TEXTO PROPORCIONADO:
Arte & entretenimiento

Peggy Guggenheim, o cómo la Mujer Museo transformó el Arte moderno

Todo pudo haber sido de otra manera.

Peggy era una niña de la rica estirpe Guggenheim, una aristocracia dineraria americana surgida de la Banca y la minería, de quien podía esperarse que fuera una portadora de enaguas en las que se cobijaran los diminutos herederos del imperio familiar. Su destino era casarse bien, ser ama de casa y madre abnegada. El lugar más relacionado con la estética que la sociedad tenía destinado para mujeres así era el salón de belleza de Elizabeth Arden.

Pero Peggy prefirió los mucho más turbios ambientes de la vanguardia artística del París de entreguerras.

Podría haber acabado como una de esas prósperas momias mineralizadas de dólares y tedio en Tribeca, pero gracias a su personalidad acabó dejando su impronta indeleble en el arte moderno.

INFORMACIÓN PROPORCIONADA:
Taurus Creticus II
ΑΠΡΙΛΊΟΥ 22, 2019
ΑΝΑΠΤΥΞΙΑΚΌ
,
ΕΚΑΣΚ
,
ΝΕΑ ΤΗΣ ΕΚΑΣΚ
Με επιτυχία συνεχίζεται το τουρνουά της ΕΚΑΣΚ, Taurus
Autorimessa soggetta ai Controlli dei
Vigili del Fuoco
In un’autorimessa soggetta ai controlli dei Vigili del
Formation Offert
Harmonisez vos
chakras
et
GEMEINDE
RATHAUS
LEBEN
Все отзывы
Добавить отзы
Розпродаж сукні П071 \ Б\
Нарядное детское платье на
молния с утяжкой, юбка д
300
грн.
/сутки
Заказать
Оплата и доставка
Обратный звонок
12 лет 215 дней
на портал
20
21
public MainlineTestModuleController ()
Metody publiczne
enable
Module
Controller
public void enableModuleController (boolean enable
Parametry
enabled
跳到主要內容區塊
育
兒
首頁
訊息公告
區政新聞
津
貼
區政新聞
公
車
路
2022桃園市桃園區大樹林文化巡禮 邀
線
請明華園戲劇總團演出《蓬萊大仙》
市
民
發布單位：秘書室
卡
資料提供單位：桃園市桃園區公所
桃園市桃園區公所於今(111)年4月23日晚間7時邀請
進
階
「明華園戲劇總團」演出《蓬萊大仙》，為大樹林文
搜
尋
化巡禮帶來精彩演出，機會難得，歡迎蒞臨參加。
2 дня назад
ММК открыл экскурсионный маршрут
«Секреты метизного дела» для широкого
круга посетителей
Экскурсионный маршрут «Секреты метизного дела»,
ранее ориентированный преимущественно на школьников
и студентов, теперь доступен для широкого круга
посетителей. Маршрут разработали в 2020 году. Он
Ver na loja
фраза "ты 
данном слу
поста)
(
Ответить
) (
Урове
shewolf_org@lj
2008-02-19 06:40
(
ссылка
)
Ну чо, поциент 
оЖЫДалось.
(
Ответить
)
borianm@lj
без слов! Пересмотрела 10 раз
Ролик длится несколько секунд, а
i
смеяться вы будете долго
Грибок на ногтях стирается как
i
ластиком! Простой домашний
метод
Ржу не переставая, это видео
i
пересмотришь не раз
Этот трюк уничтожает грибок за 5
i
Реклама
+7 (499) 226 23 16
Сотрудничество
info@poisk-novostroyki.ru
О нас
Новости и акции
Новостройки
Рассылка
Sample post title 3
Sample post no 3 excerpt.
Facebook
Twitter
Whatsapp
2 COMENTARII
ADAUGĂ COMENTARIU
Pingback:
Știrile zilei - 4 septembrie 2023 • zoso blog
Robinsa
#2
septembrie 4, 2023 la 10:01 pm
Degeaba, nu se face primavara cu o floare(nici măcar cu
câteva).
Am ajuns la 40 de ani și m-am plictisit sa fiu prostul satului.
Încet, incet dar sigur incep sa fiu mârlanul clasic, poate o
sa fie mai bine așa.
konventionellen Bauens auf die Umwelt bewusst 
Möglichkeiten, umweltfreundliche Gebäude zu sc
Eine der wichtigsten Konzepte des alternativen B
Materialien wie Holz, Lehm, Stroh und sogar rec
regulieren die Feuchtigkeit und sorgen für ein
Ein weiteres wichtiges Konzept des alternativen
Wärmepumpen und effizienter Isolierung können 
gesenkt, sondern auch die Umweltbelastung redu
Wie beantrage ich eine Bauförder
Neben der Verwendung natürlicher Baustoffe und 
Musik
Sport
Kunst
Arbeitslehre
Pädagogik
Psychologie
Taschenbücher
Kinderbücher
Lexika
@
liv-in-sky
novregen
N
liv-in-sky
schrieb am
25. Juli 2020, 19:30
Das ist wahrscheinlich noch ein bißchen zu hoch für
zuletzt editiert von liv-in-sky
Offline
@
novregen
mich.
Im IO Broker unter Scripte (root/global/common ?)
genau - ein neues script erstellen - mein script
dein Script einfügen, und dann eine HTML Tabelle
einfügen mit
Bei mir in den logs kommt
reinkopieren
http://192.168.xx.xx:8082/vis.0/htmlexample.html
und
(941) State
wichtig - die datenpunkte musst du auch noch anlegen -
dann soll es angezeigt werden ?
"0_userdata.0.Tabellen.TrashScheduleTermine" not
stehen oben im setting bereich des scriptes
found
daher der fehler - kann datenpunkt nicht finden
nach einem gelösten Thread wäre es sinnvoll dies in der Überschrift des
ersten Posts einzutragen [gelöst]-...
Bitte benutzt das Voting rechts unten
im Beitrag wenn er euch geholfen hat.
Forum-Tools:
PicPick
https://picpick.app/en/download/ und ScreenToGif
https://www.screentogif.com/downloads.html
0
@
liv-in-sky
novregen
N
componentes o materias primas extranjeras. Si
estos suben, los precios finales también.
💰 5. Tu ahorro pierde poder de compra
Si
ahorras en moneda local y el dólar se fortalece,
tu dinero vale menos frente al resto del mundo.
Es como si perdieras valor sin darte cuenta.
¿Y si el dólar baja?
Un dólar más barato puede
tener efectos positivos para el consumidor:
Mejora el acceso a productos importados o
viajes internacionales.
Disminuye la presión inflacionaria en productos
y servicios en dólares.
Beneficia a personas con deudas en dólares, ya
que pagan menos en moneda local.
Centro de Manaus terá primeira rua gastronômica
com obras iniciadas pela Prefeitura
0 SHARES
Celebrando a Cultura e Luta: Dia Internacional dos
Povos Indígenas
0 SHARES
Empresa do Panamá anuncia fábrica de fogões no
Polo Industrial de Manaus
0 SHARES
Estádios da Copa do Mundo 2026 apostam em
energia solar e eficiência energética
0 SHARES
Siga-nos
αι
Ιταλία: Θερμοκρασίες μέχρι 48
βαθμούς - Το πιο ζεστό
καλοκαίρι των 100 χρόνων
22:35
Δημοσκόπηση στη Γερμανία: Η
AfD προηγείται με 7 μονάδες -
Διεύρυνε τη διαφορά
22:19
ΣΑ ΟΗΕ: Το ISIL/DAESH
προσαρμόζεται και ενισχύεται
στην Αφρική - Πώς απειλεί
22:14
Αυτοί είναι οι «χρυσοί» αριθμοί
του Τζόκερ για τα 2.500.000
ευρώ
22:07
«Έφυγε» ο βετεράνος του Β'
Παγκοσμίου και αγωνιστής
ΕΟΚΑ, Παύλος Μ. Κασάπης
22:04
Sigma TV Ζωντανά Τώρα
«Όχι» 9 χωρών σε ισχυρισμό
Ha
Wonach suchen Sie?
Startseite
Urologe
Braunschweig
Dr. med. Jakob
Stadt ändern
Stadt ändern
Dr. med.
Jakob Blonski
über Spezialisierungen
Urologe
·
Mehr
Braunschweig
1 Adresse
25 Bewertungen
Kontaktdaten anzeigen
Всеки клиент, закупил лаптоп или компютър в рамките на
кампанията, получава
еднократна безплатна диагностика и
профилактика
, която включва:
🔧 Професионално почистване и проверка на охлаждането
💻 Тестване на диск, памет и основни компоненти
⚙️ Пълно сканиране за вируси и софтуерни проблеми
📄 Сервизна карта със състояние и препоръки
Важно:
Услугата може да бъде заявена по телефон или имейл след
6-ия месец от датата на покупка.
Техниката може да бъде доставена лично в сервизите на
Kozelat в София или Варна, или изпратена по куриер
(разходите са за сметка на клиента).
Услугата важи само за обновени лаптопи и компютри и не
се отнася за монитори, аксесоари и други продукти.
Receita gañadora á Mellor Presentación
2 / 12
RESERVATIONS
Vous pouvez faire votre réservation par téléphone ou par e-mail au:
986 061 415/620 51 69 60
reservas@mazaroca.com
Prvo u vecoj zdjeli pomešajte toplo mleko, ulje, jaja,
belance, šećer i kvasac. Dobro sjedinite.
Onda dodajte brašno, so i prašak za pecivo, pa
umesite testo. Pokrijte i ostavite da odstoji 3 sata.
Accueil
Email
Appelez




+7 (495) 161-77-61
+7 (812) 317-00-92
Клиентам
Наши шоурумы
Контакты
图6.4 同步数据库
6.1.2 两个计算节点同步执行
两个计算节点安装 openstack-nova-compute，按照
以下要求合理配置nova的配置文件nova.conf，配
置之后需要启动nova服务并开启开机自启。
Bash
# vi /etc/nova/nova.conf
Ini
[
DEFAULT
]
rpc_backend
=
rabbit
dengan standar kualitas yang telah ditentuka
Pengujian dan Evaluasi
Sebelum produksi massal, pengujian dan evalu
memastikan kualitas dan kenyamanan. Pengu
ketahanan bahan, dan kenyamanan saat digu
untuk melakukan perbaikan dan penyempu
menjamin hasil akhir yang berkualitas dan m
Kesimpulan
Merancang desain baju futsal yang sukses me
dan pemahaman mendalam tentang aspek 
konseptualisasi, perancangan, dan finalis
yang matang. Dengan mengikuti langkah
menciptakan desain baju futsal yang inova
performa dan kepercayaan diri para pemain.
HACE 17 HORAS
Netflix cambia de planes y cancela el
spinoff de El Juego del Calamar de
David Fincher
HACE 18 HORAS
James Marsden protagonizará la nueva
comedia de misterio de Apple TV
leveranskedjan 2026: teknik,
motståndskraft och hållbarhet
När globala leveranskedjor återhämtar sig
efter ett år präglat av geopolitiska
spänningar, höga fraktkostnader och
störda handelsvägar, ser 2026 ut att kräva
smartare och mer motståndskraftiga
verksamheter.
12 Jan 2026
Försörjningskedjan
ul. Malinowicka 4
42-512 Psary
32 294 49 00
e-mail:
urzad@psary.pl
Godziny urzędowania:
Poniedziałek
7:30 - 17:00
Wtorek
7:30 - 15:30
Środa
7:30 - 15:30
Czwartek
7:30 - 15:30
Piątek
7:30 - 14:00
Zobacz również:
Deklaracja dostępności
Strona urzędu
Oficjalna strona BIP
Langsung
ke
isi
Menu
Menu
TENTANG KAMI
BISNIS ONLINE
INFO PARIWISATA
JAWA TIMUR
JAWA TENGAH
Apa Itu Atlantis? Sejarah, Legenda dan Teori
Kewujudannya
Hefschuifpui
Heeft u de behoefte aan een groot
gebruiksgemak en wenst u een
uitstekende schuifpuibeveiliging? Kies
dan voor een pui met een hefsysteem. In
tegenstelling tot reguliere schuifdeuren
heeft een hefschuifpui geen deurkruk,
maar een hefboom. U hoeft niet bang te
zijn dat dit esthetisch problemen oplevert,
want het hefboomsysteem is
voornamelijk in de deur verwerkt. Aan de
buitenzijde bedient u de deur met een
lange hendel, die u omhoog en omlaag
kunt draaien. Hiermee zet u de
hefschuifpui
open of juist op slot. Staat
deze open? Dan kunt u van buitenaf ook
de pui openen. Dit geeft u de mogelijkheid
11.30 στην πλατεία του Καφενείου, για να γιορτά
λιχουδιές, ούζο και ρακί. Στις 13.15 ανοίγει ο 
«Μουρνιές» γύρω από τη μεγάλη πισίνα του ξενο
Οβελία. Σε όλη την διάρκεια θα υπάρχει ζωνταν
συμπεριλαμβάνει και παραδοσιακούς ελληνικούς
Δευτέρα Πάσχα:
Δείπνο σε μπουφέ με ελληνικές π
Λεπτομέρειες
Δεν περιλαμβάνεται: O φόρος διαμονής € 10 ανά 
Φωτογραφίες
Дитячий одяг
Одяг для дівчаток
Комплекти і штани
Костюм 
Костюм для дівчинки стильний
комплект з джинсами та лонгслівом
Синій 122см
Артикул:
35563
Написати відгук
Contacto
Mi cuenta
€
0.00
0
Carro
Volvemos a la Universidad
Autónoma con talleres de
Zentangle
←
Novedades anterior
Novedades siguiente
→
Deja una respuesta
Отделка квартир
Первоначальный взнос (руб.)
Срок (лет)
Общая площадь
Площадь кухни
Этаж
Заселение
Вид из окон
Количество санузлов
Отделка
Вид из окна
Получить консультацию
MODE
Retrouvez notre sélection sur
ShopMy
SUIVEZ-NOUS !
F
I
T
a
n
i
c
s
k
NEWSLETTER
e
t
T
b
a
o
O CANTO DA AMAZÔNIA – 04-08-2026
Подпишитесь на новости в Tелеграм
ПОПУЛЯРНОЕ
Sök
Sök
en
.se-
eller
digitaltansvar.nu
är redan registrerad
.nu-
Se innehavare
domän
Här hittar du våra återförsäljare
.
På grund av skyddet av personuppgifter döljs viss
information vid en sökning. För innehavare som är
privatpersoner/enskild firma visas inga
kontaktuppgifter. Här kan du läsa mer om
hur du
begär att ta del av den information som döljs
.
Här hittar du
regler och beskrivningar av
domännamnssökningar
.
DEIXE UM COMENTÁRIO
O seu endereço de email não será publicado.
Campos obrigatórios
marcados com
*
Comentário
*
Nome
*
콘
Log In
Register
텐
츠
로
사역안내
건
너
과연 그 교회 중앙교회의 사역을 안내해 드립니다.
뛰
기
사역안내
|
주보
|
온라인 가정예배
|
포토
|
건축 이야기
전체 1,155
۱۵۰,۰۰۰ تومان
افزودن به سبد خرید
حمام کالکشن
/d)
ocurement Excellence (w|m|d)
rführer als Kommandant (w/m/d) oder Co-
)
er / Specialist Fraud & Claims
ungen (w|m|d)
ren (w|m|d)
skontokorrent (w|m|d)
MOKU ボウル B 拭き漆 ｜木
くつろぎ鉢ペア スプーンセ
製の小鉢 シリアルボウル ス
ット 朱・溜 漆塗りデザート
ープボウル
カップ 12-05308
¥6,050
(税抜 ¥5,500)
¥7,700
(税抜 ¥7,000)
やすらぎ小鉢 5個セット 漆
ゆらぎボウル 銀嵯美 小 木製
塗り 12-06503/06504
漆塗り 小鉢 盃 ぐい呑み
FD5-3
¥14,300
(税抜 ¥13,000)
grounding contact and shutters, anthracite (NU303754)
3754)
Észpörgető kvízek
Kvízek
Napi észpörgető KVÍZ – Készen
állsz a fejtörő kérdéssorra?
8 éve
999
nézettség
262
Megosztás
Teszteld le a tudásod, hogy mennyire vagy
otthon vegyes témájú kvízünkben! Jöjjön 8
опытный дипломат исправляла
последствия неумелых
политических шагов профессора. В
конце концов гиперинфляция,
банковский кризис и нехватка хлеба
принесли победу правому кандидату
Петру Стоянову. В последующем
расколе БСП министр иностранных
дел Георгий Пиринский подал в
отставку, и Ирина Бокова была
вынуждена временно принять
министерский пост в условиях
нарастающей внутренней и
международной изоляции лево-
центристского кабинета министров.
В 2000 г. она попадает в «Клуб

PROBLEMA A RESOLVER:
Indica, por favor, si cada afirmación concuerda con el texto sobre Peggy Guggenheim y responde sí o no, citando textualmente las palabras decisivas. (a) La fortuna de los Guggenheim procedía de la banca y la minería. (b) Peggy prefirió los ambientes de la vanguardia artística de Nueva York. (c) El destino que se esperaba para ella era casarse bien y ser ama de casa.

ESPACIO DE RESPUESTA:
(a) Sí: «una aristocracia dineraria americana surgida de la Banca y la minería».
(b) No: «los mucho más turbios ambientes de la vanguardia artística del París de entreguerras».
(c) Sí: «Su destino era casarse bien, ser ama de casa y madre abnegada».